There isn’t a much simpler rule in business than this – never try selling everything to everyone. Being an inexperienced newcomer to the marketing universe, you might get tempted to push your brand message and value proposition as far as you can, hoping that the wider the market coverage, the greater your selling possibilities will be.
Instead of making such hazardous mistakes in the very beginning, take a look at these simple guidelines for defining your perfect target audience.
In the ideal world, startups would be given an opportunity of tailoring their business offers according to the highest buying market. That way, they could simply pick a product or service that is highest in demand and, only by doing so, instantly acquire a wide circle of customers. But since we don’t live in such a world, we are compelled to tailor our offers to the purchasing needs of the existing market as much as we can.
In order to do so, a thorough market research analysis is paramount. The first thing you’ll need to dissect is your business idea – what is it that you’re selling, what are its features and benefits and what kind of competitive advantage do you have? Once the answers to these questions are clear, you can start thinking about who needs your products and why.

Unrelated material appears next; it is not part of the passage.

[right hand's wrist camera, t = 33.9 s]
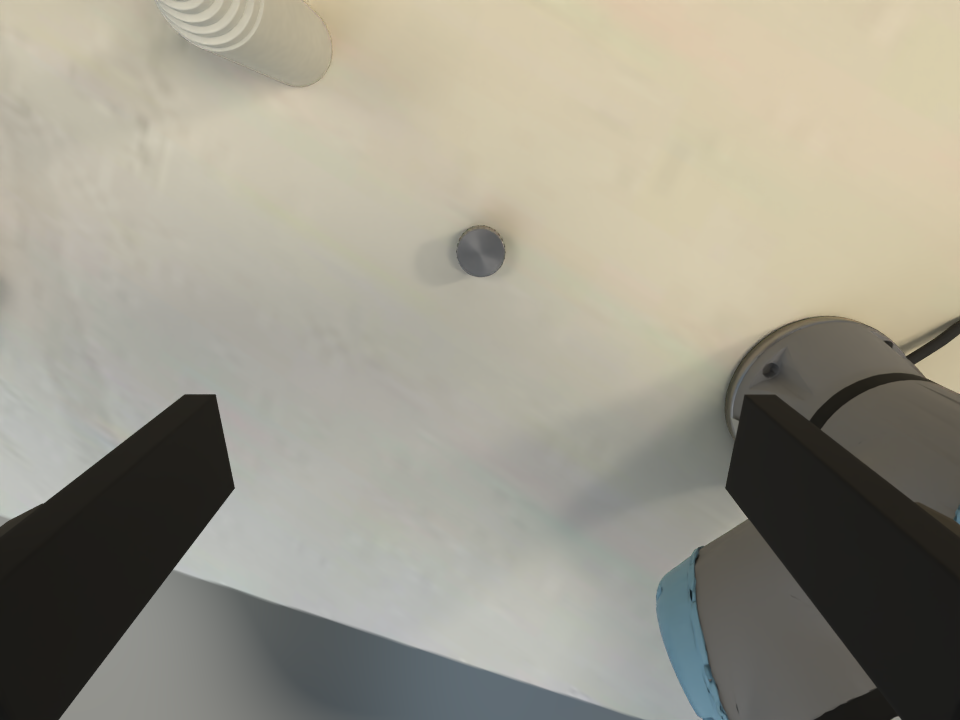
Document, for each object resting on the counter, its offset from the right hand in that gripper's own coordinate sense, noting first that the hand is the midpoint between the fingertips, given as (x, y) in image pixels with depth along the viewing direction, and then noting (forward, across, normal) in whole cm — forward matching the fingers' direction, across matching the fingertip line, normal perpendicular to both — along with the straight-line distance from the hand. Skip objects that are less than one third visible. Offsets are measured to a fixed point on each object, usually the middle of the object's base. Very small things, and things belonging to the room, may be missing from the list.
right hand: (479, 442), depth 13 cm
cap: (+30, 0, 0) cm, 30 cm away
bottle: (+32, +14, -15) cm, 37 cm away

There are a couple of different criterions you can use while defining your target market. Most commonly, marketers approach their audience according to the demographic, geographic and psychographic brackets they belong to.
The first two, however, are already considered somewhat outdated, given that they are more prone to changes and therefore not always reliable. When based on needs, values, attitudes and behaviors, market segmentation is much better founded. That’s why cutting-edge strategies rely on Maslow’s Hierarchy of Needs.
Starting from the bottom and rising to the top, the Maslow’s pyramid of customers’ needs numbers physiological, safety, love and belonging, esteem and self-actualization as the most powerful factors that define how and why people choose to spend their money.
Taken together with previously mentioned criterions, Maslow’s needs segments create an average, but the specific profile of a buying persona who will be interested in your offer.
Now that you’ve determined your target market and who is more likely to buy your products, you’ll need to familiarize yourself with their general purchasing behavior. Getting to know the needs of your target audience is only a stepping stone on your road to further and even more precise niche identification.
By assessing the results of a target market segmentation and calculating data, you’ll learn the prevailing age, gender, income level and family status of your audience; now, you’ll have to get even more intimate with them in order to discern whether they are seasonal buyers or compulsive shoppers, whether they prefer e-commerce stores instead of the brick and mortar ones and, most importantly, what would compel them to choose your products over your competitor’s.
If you’re a newbie in the overly competitive commerce arena, you need to understand that the business world doesn’t make any room for assumptions; everything you do, any strategical move you make, should be a result of an exhaustive analysis, regardless of the niche you’re trying to penetrate.